If Bill Clinton is as skilled at governing as he is at greeting, happy days are here again.
He was stunningly unpretentious and something to behold on C-SPAN, warmly, smilingly, good-ol'-boyishly hosting hundreds of ordinary people at the White House while knowing that his bid to have Zoe Baird confirmed as attorney general was collapsing.
The juxtaposition of these televised events last Thursday--Baird facing an increasingly cool if not hostile Senate Judiciary Committee and Clinton facing increasingly admiring constituents in a reception line with Vice President Al Gore and, at times, their wives--was fascinating.
In the former, Baird was the one being grilled, but it was Clinton whose reputation was at stake more than hers. Yet in the latter, one would not have guessed merely from observing the celebratory new President that his thoughts were perhaps elsewhere or that his jubilant facade masked profound regret and even embarrassment over the fate of Baird. Break out the Emmy. He was simply extraordinary.
Next to First Spouse Hillary, the camera may be Clinton's closest partner.
On the screen, whether captured from afar or close up, this man is good, really, really good. Really, really, really good.
Surely more than George Bush, and even more than Ronald Reagan--who delivered a heck of a speech but faltered without a script--Clinton may turn out to be the consummate television President. As the inaugural affirmed, he warms to the camera, and is self-assured, at ease and nearly always in command when on TV.
Although his critics will call that being slick, a better word for Clinton the TV performer is smooth.
Assessing a shrewd career politician, one is never sure where sincerity and spontaneity end and affectation and rehearsed behavior begin. But occasionally there are clues. Notice, for example, how Clinton often pauses and bites his lip before answering a reporter's question, as if thoughtfully weighing the answer he likely already has fixed in his mind. Very nice. And he knows how to manipulate a friendly camera when he sees one.
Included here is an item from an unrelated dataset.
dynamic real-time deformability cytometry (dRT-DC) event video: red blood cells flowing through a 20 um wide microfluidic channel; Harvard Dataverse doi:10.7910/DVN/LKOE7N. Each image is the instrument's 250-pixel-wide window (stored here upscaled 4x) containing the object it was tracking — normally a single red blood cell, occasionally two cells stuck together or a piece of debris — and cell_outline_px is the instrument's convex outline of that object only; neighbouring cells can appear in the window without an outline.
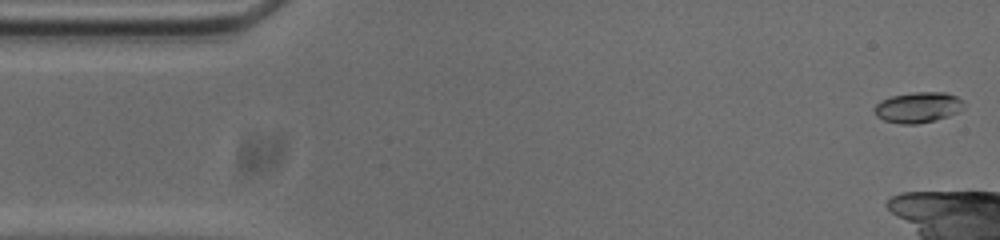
{"species": "common noctule bat (a hibernating species)", "species_latin": "Nyctalus noctula", "temperature_condition": "cold", "stored_images_in_passage": 9, "camera_frame_rate_fps": 3000, "um_per_image_px": 0.085, "animal": {"sex": "male", "body_mass_g": 20.0, "forearm_length_mm": 53.3}, "frame": {"image": 1, "passage_image": 1, "time_ms": 0.0, "image_size_px": [1000, 240], "cell_outline_px": [[964, 104], [956, 112], [948, 116], [936, 120], [916, 124], [900, 124], [884, 120], [876, 116], [872, 108], [880, 100], [892, 96], [912, 92], [944, 92], [956, 96], [964, 100]], "centroid_in_image_um": [77.99, 9.12], "position_along_channel_um": 7.0, "area_um2": 16.01}}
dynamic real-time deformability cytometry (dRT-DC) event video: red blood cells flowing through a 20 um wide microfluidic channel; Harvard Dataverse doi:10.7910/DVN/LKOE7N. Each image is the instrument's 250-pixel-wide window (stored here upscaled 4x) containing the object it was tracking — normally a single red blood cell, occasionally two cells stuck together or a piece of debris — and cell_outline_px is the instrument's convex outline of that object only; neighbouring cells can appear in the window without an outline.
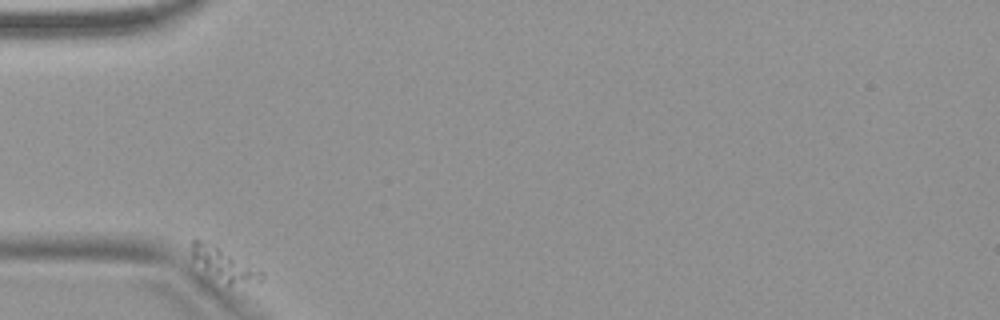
{"species": "common noctule bat (a hibernating species)", "species_latin": "Nyctalus noctula", "temperature_condition": "warm", "stored_images_in_passage": 44, "camera_frame_rate_fps": 3000, "um_per_image_px": 0.085, "animal": {"sex": "female", "body_mass_g": 18.4}, "frame": {"image": 1, "passage_image": 1, "time_ms": 0.0, "image_size_px": [1000, 320], "cell_outline_px": [[264, 276], [256, 284], [228, 284], [204, 268], [192, 256], [192, 240], [200, 240], [216, 244], [264, 272]], "centroid_in_image_um": [19.14, 22.45], "position_along_channel_um": 65.9, "area_um2": 12.89}}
Yet even when captured by TV in obvious off-the-cuff moments, it tends only to humanize him--as when he asked for a bathroom break at Thursday's open house, for example, or when he angrily shouted outside Blair House ("Will you hurry up? They're waiting for us!") when his daughter, Chelsea, apparently dawdled prior to the Clintons' White House visit with the departing Bushes on Wednesday morning.
That is an enormous political asset that Bush lacked. Even further, Clinton's overall TV fluency (although he is no great public speaker) serves both him and the public well in an age when Presidents so frequently speak to America, and sometimes even the rest of the world, through a camera. As the nation's first President who actually grew up with television, Clinton appears instinctively to understand the medium that is now serving him so well.
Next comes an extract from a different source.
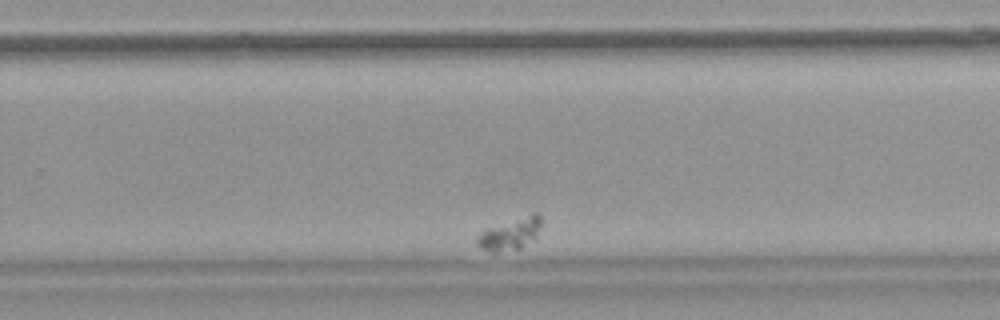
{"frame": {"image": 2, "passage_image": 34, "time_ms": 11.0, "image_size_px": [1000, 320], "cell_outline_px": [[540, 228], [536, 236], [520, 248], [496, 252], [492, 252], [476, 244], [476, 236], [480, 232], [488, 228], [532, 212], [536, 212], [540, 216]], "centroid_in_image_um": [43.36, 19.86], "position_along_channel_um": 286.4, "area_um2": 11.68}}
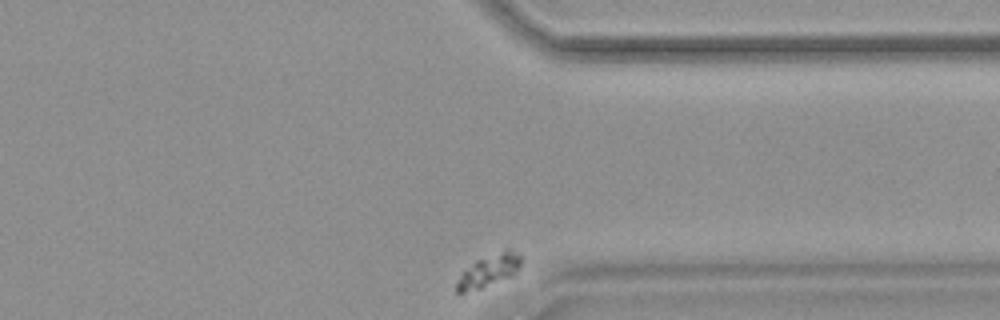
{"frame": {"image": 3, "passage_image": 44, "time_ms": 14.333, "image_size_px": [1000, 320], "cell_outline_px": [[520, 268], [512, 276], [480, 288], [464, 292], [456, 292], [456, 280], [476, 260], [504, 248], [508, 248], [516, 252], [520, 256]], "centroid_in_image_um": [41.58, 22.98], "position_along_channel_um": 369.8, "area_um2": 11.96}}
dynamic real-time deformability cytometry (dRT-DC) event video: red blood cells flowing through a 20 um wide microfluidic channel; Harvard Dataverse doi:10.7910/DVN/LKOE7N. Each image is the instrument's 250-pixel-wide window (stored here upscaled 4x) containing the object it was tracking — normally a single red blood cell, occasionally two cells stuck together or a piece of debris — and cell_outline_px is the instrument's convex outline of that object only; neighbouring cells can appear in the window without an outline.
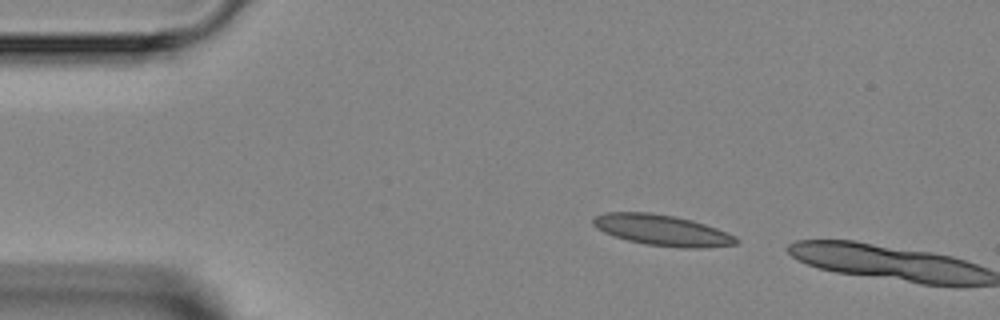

Thursday's TV-wired handshaking marathon turned somewhat sour when not everyone designated to meet the new First and Second Couples was able to get into the White House. Yet this mutual welcoming, before a big, warming fire in the diplomatic reception room, was remarkable for the snatches of folksy dialogue that the microphones picked up between the First Executive and the people who elected him.
Symbolizing the sharply contrasting styles of the outgoing and incoming Presidents, the day produced the kind of populist, chatty informality that one could not envision ever having resonated through the George Bush White House. Many of the visitors spoke to Clinton as if they'd known him all of their lives.
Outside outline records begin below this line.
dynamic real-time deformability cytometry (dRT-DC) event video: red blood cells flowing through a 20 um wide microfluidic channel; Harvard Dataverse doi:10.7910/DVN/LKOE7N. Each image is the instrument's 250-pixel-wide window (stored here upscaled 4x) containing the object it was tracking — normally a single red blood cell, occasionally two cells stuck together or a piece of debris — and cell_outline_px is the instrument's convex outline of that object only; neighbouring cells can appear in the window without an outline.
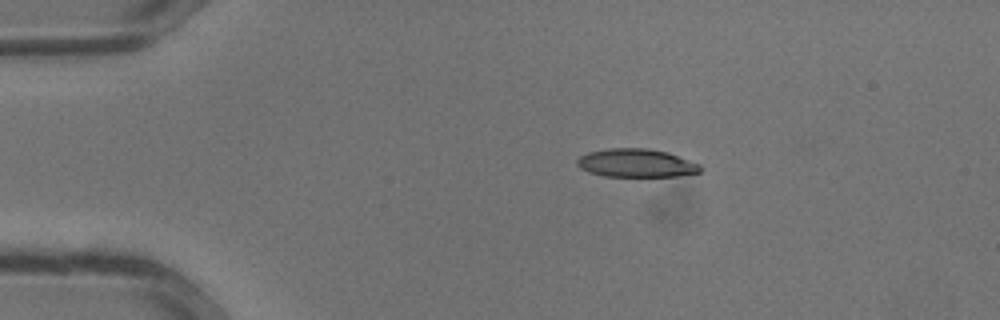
{"species": "common noctule bat (a hibernating species)", "species_latin": "Nyctalus noctula", "temperature_condition": "warm", "stored_images_in_passage": 28, "camera_frame_rate_fps": 3000, "um_per_image_px": 0.085, "animal": {"sex": "male", "body_mass_g": 13.3}, "frame": {"image": 1, "passage_image": 1, "time_ms": 0.0, "image_size_px": [1000, 320], "cell_outline_px": [[700, 172], [676, 176], [604, 176], [588, 172], [580, 168], [576, 164], [576, 160], [580, 156], [588, 152], [608, 148], [648, 148], [668, 152], [700, 164]], "centroid_in_image_um": [54.05, 13.85], "position_along_channel_um": 31.0, "area_um2": 20.35}}
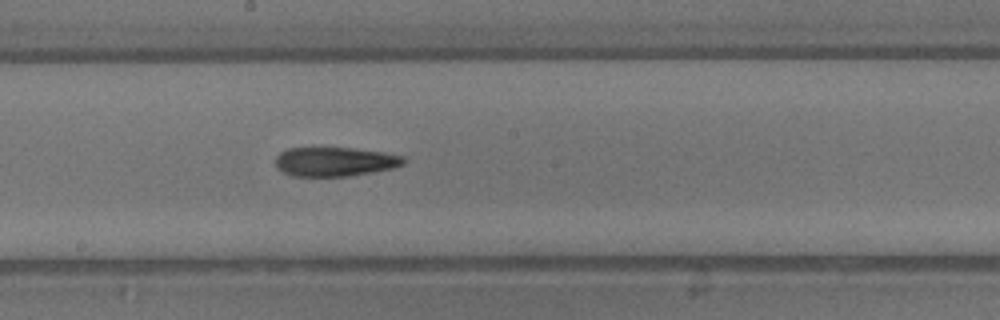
{"frame": {"image": 2, "passage_image": 13, "time_ms": 4.0, "image_size_px": [1000, 320], "cell_outline_px": [[408, 160], [404, 164], [392, 168], [372, 172], [348, 176], [292, 176], [276, 168], [276, 156], [280, 152], [288, 148], [352, 148], [384, 152], [404, 156]], "centroid_in_image_um": [28.48, 13.74], "position_along_channel_um": 219.7, "area_um2": 21.85}}
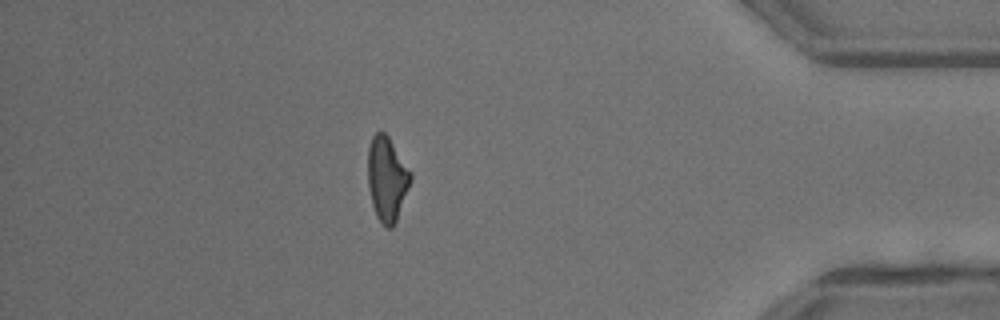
{"frame": {"image": 3, "passage_image": 24, "time_ms": 7.667, "image_size_px": [1000, 320], "cell_outline_px": [[412, 180], [396, 224], [392, 228], [388, 228], [376, 216], [372, 204], [368, 184], [368, 148], [372, 136], [380, 128], [388, 136], [412, 172]], "centroid_in_image_um": [32.91, 15.19], "position_along_channel_um": 402.3, "area_um2": 21.33}}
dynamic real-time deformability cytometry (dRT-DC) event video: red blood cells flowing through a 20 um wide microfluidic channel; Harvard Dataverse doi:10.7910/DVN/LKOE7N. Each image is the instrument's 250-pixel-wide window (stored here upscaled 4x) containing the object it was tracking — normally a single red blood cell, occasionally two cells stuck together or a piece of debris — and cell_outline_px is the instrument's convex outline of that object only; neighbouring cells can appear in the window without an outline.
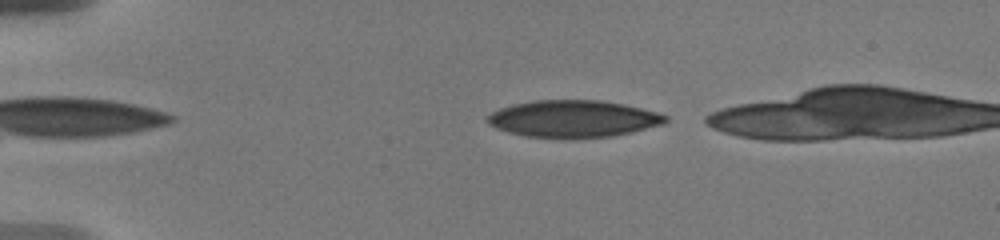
{"species": "human", "species_latin": "Homo sapiens", "temperature_condition": "warm", "stored_images_in_passage": 38, "camera_frame_rate_fps": 3000, "um_per_image_px": 0.085, "donor": {"sex": "male"}, "frame": {"image": 1, "passage_image": 2, "time_ms": 0.333, "image_size_px": [1000, 240], "cell_outline_px": [[668, 120], [664, 124], [632, 132], [612, 136], [576, 140], [524, 136], [508, 132], [496, 128], [488, 124], [488, 116], [492, 112], [500, 108], [512, 104], [532, 100], [600, 100], [624, 104], [656, 112], [668, 116]], "centroid_in_image_um": [48.73, 10.12], "position_along_channel_um": 36.3, "area_um2": 39.02}}
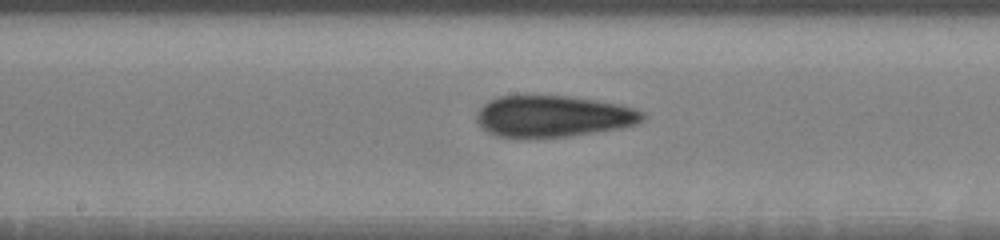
{"frame": {"image": 2, "passage_image": 17, "time_ms": 6.333, "image_size_px": [1000, 240], "cell_outline_px": [[644, 120], [636, 124], [620, 128], [568, 136], [528, 140], [496, 136], [488, 132], [476, 120], [476, 112], [488, 100], [496, 96], [568, 96], [596, 100], [620, 104], [636, 108], [644, 112]], "centroid_in_image_um": [46.99, 9.9], "position_along_channel_um": 201.2, "area_um2": 40.75}}
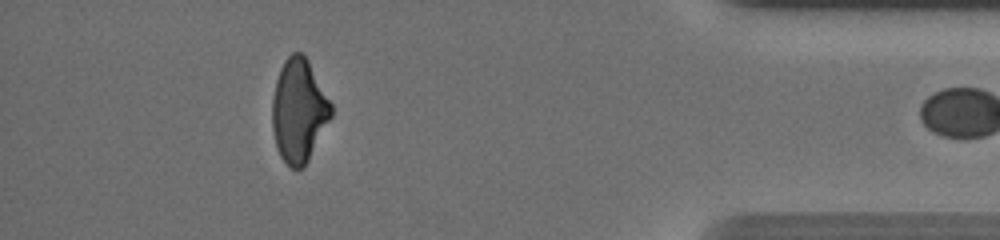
{"frame": {"image": 3, "passage_image": 37, "time_ms": 13.0, "image_size_px": [1000, 240], "cell_outline_px": [[332, 116], [308, 160], [300, 168], [292, 168], [280, 156], [276, 148], [272, 128], [272, 100], [276, 80], [280, 68], [284, 60], [292, 52], [300, 52], [308, 60], [332, 104]], "centroid_in_image_um": [25.39, 9.39], "position_along_channel_um": 409.8, "area_um2": 35.26}}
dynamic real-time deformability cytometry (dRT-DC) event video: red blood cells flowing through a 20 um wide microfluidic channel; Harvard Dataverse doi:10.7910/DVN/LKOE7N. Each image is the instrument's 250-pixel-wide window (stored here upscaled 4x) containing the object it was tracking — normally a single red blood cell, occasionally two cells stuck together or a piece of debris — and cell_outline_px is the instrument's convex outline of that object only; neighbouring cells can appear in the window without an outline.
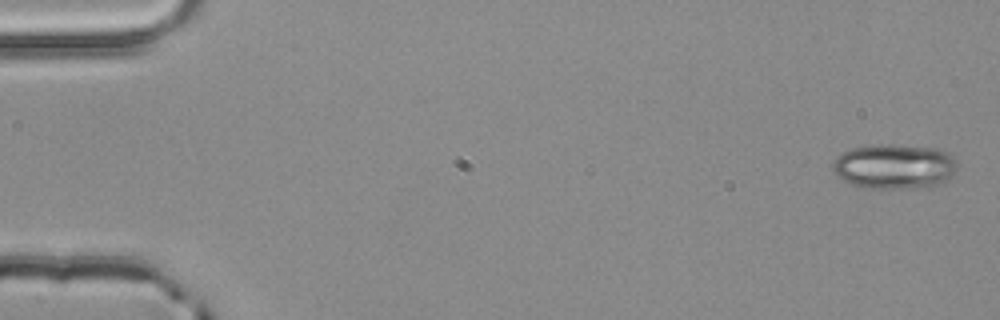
{"species": "common noctule bat (a hibernating species)", "species_latin": "Nyctalus noctula", "temperature_condition": "room temperature", "stored_images_in_passage": 4, "camera_frame_rate_fps": 3000, "um_per_image_px": 0.085, "animal": {"sex": "male", "body_mass_g": 20.4}, "frame": {"image": 1, "passage_image": 1, "time_ms": 0.0, "image_size_px": [1000, 320], "cell_outline_px": [[956, 168], [952, 176], [944, 184], [928, 188], [860, 188], [836, 176], [832, 172], [832, 164], [836, 156], [852, 148], [876, 144], [892, 144], [936, 148], [948, 152], [956, 160]], "centroid_in_image_um": [76.03, 14.16], "position_along_channel_um": 9.0, "area_um2": 33.23}}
* "You can keep your tax cut, if you keep your commitment to gays."
"It's a deal."
* "We're so proud you of you."
"Hey, thank you, man."
* "Please remember AIDS awareness."
"I will. I've worked hard for it."
* "I hope you do a good job. Don't let it go to your head."
* "Remember me?"
"Nebraska. I met you when you were there."
* "I'm Cathy. I spell it with a 'C.' "
Why good? Who cared? Good ol' boys don't necessarily make good sense as often as they make good television.
When an elderly woman in a wheelchair came through the line, Clinton bent down almost to his knees and looked her squarely in the eyes. "Thank you for being here today."
It was a 10 on television's Richter Scale.
However, it's White House communications director George Stephanopoulos who is feeling the earthquake. In the aftermath of the embattled Baird's withdrawal as attorney general-designate, Stephanopoulos has been holding CNN-televised briefings with reporters that are tumultuous.
Whether because Stephanopoulos often seems vague or evasive or because of longstanding Republican charges that they have been soft on Clinton, the news media have been rocking the President's chief spokesman with aggressive questions about Baird's nomination and what Clinton knew in advance about her hiring of illegal immigrants.